La decisione USA di abbassare i dazi sulla pasta italiana favorisce l’export e tutela il Made in Italy, grazie a diplomazia e trasparenza delle aziende coinvolte
Roma, 3 gennaio 2026 – Il governo italiano ha annunciato una significativa revisione dei dazi antidumping imposti dagli Stati Uniti sulla pasta italiana. Dopo mesi di tensioni e incertezze, il Dipartimento del Commercio statunitense (DoC) ha ridotto le tariffe precedentemente fissate, passando da un massimo del 92% a un intervallo compreso tra il 2% e il 14%. Questa decisione rappresenta un passo importante per la difesa di un prodotto simbolo del Made in Italy, minacciato da misure protezionistiche che avrebbero potuto compromettere pesantemente le esportazioni verso il mercato americano, che nel 2024 valeva circa 800 milioni di euro.
Revisione dei dazi sulla pasta: dal 92% a un massimo del 14%
La vicenda ha avuto inizio con l’amministrazione Trump, che aveva accusato 13 produttori italiani – tra cui La Molisana e Pastificio Lucio Garofalo – di praticare prezzi di vendita “ingiustamente bassi”, ipotizzando una forma di dumping commerciale. Le tariffe iniziali, prossime al 92%, avrebbero quasi raddoppiato il prezzo al dettaglio della pasta italiana negli Stati Uniti, danneggiando una filiera strategica per l’Italia. Tuttavia, dopo una serie di approfondimenti e un’attenta revisione delle risposte fornite dalle aziende coinvolte, il Dipartimento del Commercio ha ridotto drasticamente le tariffe: il dazio per La Molisana è sceso al 2,26%, per Garofalo al 13,98%, mentre per gli altri 11 produttori si attesta al 9,09%.

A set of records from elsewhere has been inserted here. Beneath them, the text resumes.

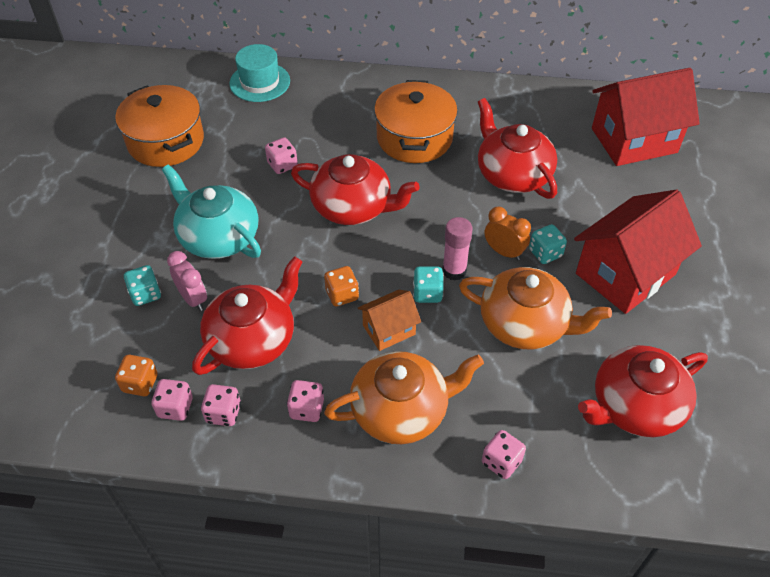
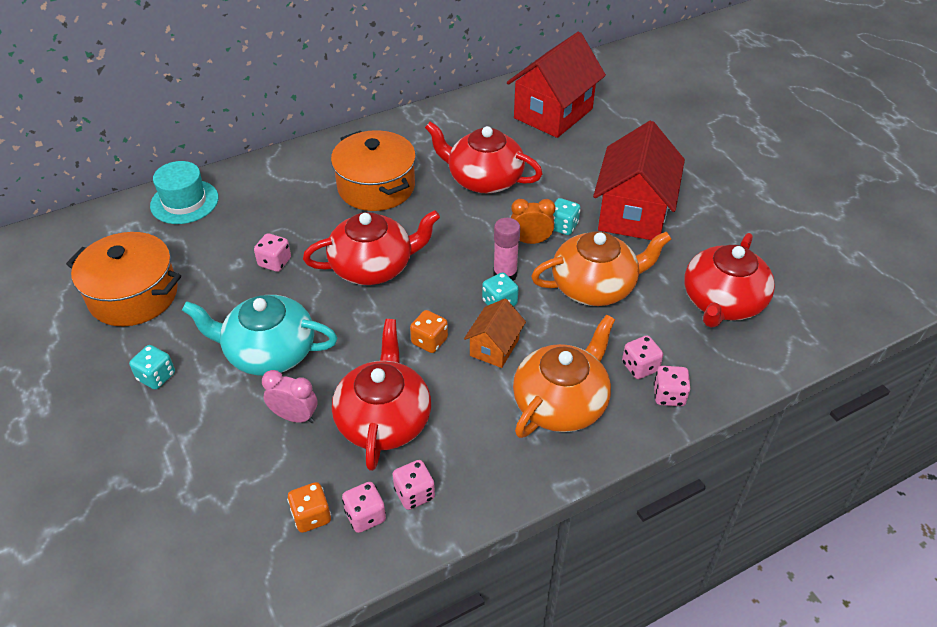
camera: 35 degrees left, 5 degrees down
(145, 294) = (243, 438): turquoise dice -> turquoise dice (156, 377)
(307, 409) = (484, 447): pink dice -> pink dice (640, 367)

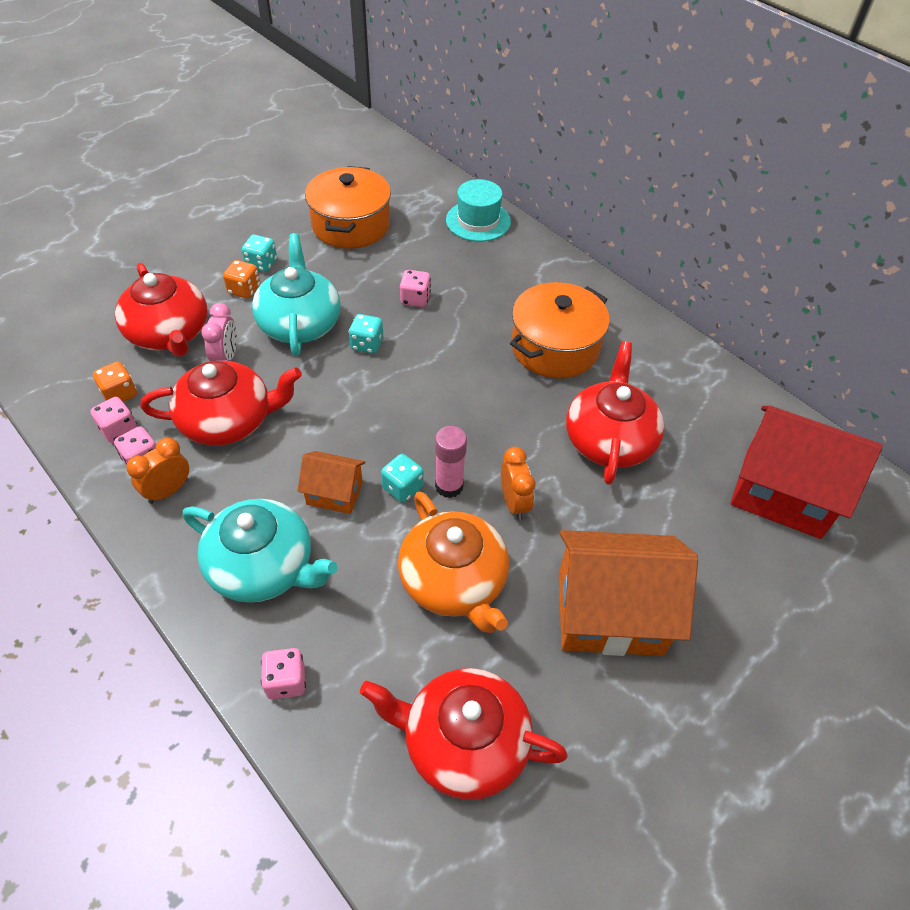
camera: 75 degrees right, 5 degrees up
(373, 266) = (430, 371): red teapot -> red teapot (169, 333)
(429, 341) = (333, 436): orange dice -> orange dice (244, 290)
(460, 472) = (168, 491): none -> orange clock
(561, 403) = (263, 567): orange teapot -> turquoise teapot
(562, 226) = (552, 533): turquoise dice -> turquoise dice (367, 344)
(633, 213) = (609, 613): red house -> orange house
(640, 367) = (328, 644): pink dice -> none

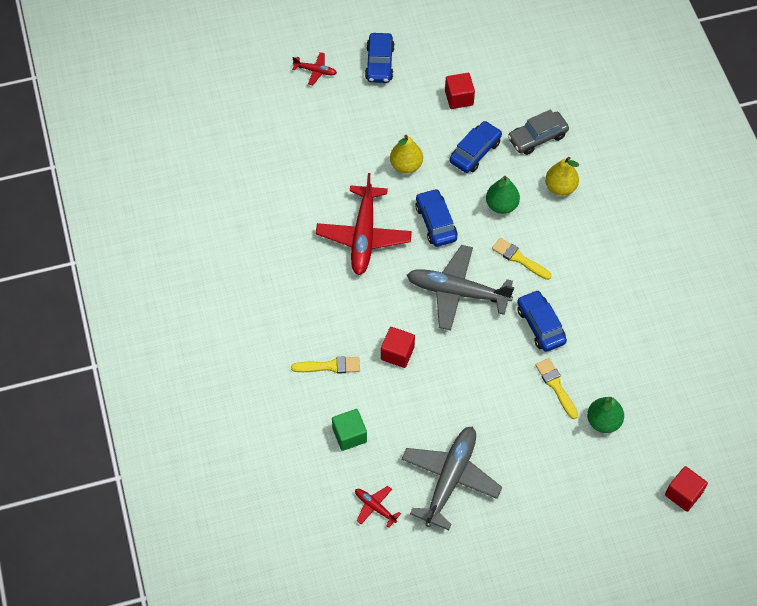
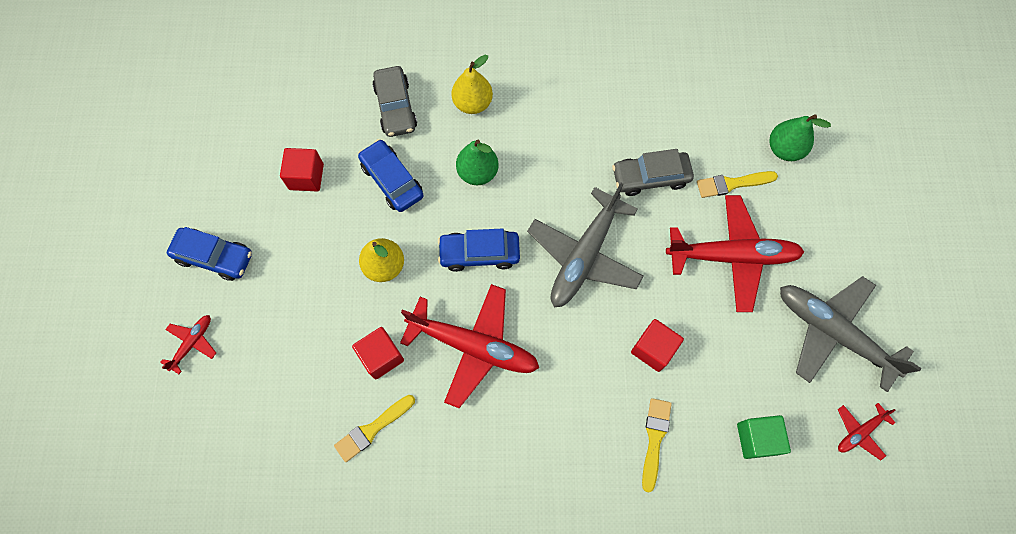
camera: 75 degrees left, 10 degrees up
(491, 395) = (731, 256): none -> red plane
(519, 258) = (556, 174): yellow brush -> yellow brush (372, 429)
(540, 325) = (650, 177): blue car -> grey car
(683, 494) = (880, 99): red cube -> red cube (381, 356)

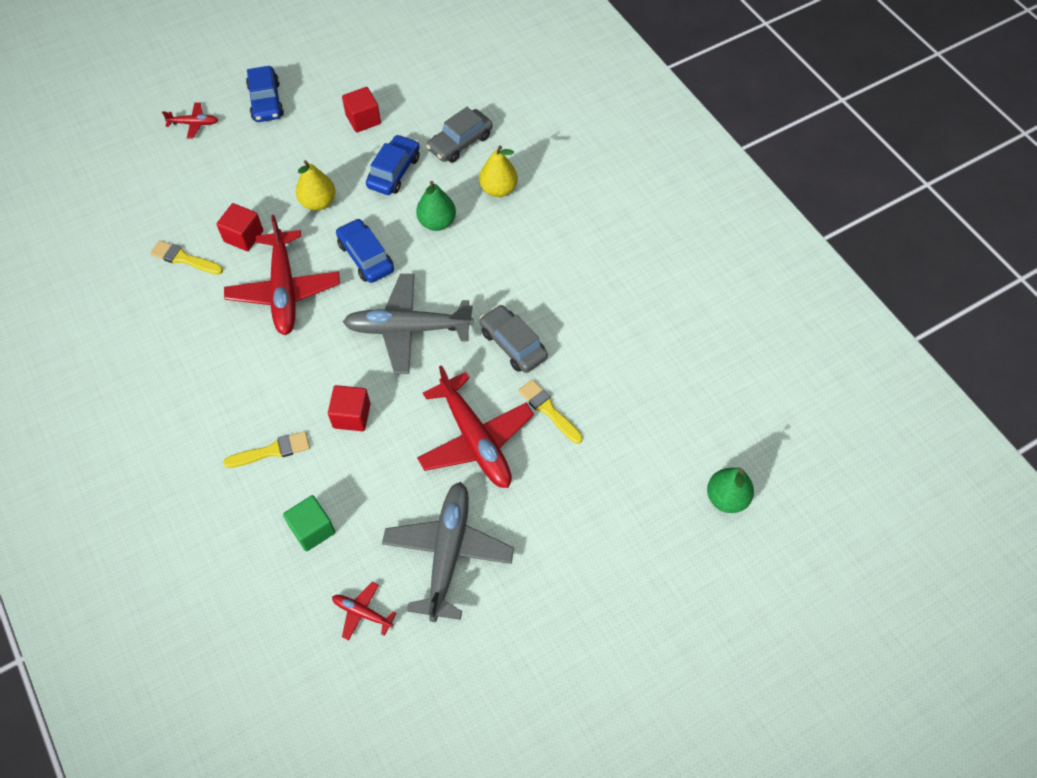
camera: 60 degrees right, 10 degrees down
(784, 149) = (614, 438): green pear -> green pear (726, 498)

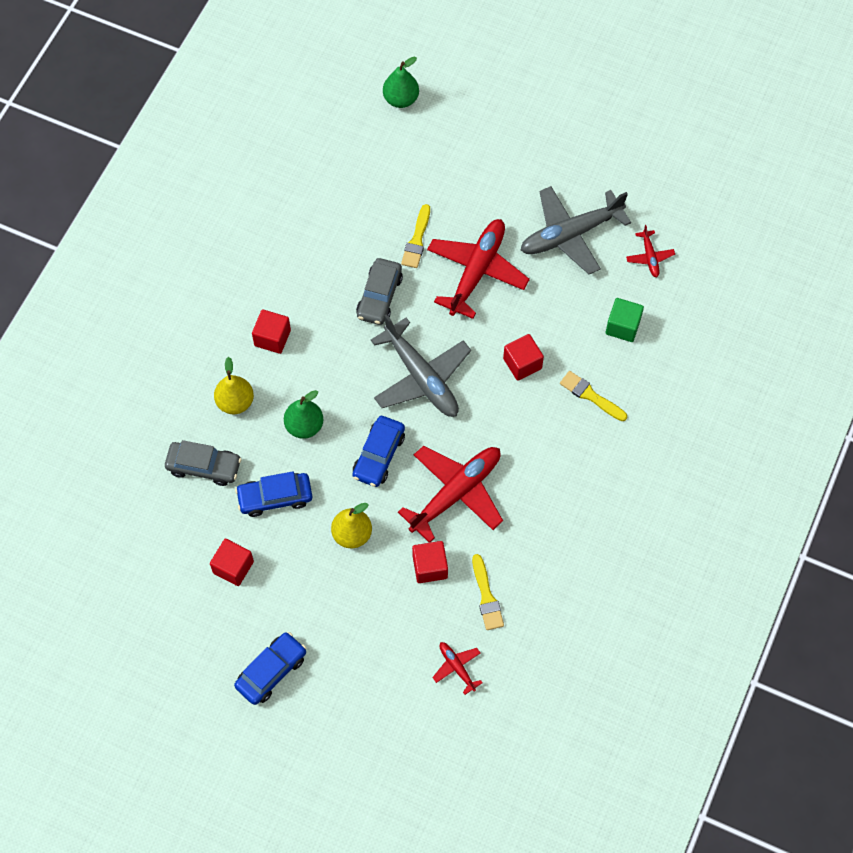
camera: 125 degrees left, 5 degrees up
(193, 124) = (343, 715): red plane -> red plane (457, 667)
(537, 244) = (272, 338): none -> red cube

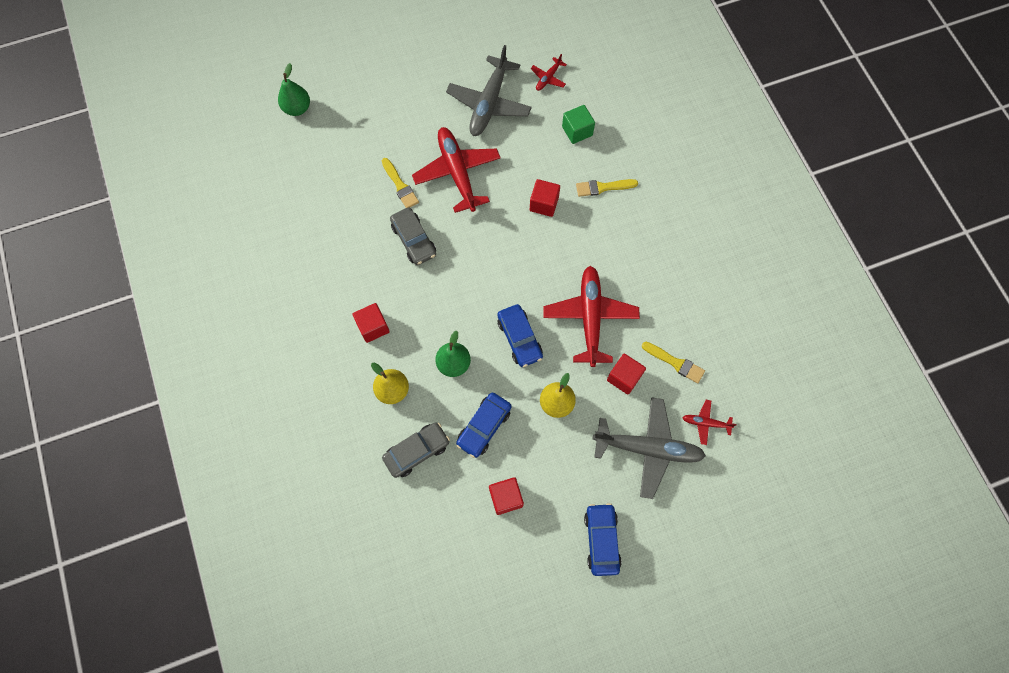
camera: 45 degrees left, 5 degrees up
(421, 377) = (493, 266): grey plane -> grey plane (647, 448)
(649, 257) = (548, 78): red plane -> red plane turned 90 degrees clockwise

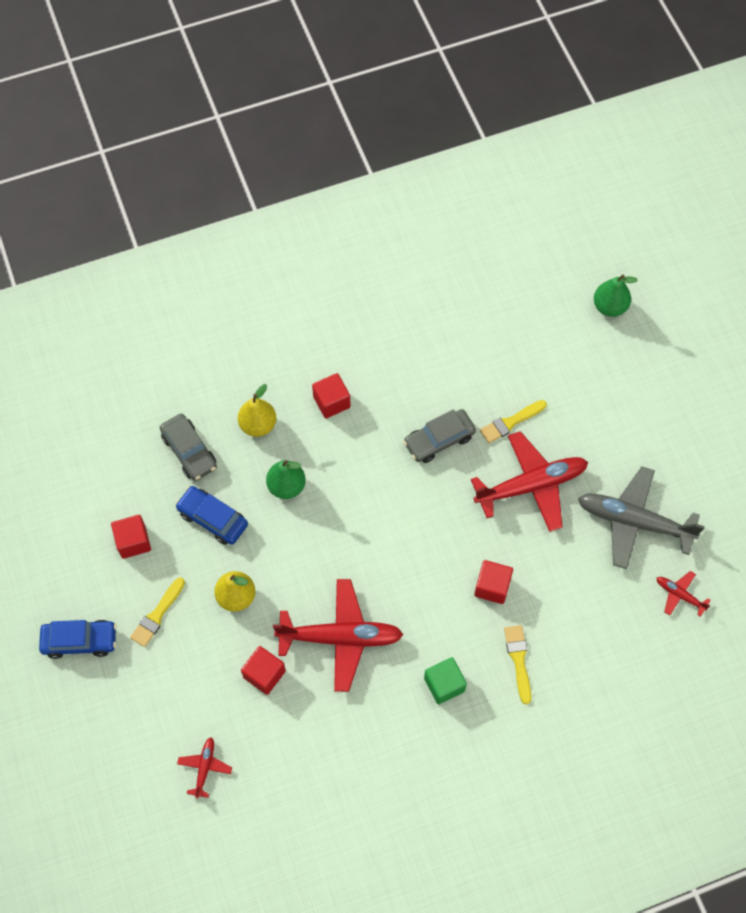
camera: 90 degrees right, 5 degrees down
(519, 338) = (315, 557): blue car -> none
(577, 131) = (600, 630): green cube -> green cube (444, 684)
(647, 448) = (178, 697): grey plane -> none
(675, 363) = (281, 736): yellow brush -> yellow brush (157, 615)

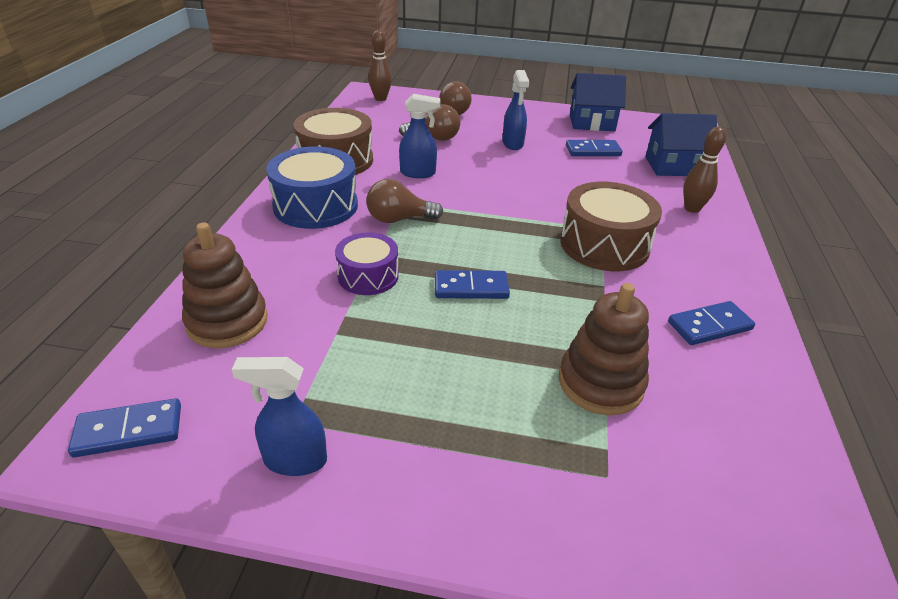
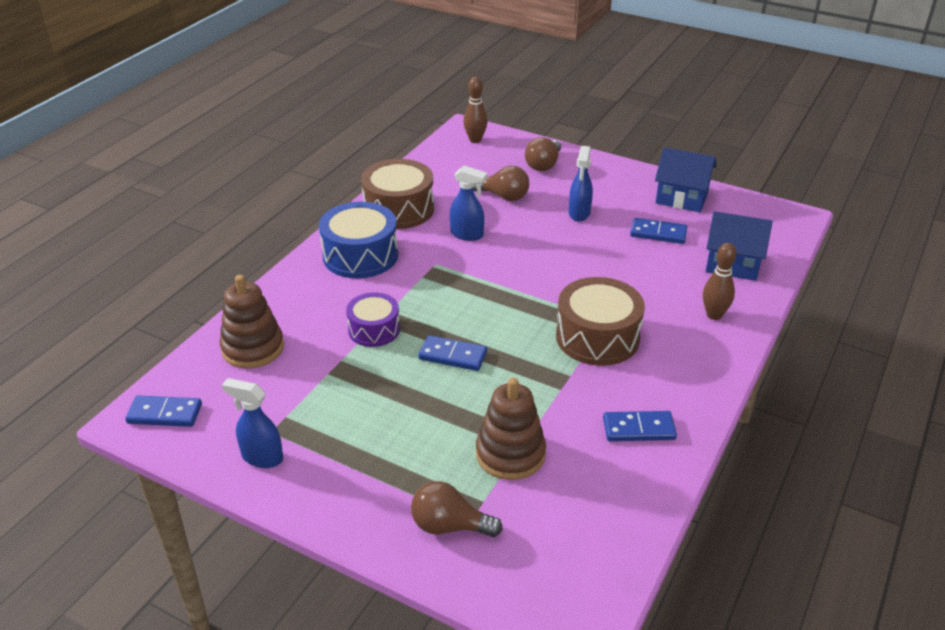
camera: 20 degrees right, 0 degrees up
(399, 219) = (425, 280): brown light bulb -> brown light bulb (449, 526)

Il ministero degli Esteri italiano ha sottolineato che questa riduzione riflette il riconoscimento della collaborazione da parte delle aziende italiane e l’efficacia dell’intervento diplomatico italiano.
Le aziende italiane rispondono: trasparenza e collaborazione
Le imprese coinvolte hanno sempre dichiarato la correttezza delle proprie pratiche commerciali e si sono dichiarate disponibili a fornire tutte le informazioni richieste per chiarire ogni dubbio. La Casa Bianca ha infatti precisato che la procedura è una revisione di routine prevista dal Congresso e non una decisione politica mirata a colpire la pasta italiana. Kush Desai, portavoce della Casa Bianca, ha sottolineato che la decisione finale sui dazi sarà comunicata entro il 12 marzo 2026 e che le aziende hanno ancora tempo per collaborare pienamente e ridurre ulteriormente le tariffe.
L’indagine del Dipartimento del Commercio si è concentrata sulle presunte mancanze nella documentazione fornita dalle società italiane, in particolare su questionari riguardanti vendite e costi di produzione, ma la riduzione dei dazi testimonia una volontà di dialogo e un riconoscimento della buona fede di La Molisana e Garofalo.
La Molisana: custode della tradizione e innovazione italiana
Fondata con radici profonde nel Molise, La Molisana è una delle aziende che più hanno rappresentato l’eccellenza italiana nel mondo della pasta. Dal 2018 ha scelto di utilizzare esclusivamente grano italiano, proveniente da regioni come Puglia, Marche, Abruzzo e Lazio, per garantire qualità e tracciabilità. La lavorazione artigianale, con trafilatura al bronzo e processi moderni, conferisce alla pasta una tenacità e una consistenza apprezzate in tutto il mondo.
La famiglia Ferro, che guida La Molisana, ha saputo coniugare tradizione e innovazione, rilanciando il marchio a livello internazionale e ottenendo importanti riconoscimenti, come il Premio Leonardo Eccellenza d’Impresa per la sostenibilità. L’azienda è impegnata anche nella riduzione dell’impatto ambientale, collaborando con LifeGate per compensare le emissioni di CO2 attraverso progetti mirati alla salvaguardia del clima.
La recente nomina di ambasciatori della pasta italiana, che promuovono la cultura gastronomica e la qualità del prodotto, rappresenta un ulteriore passo verso la valorizzazione globale della nostra eccellenza alimentare.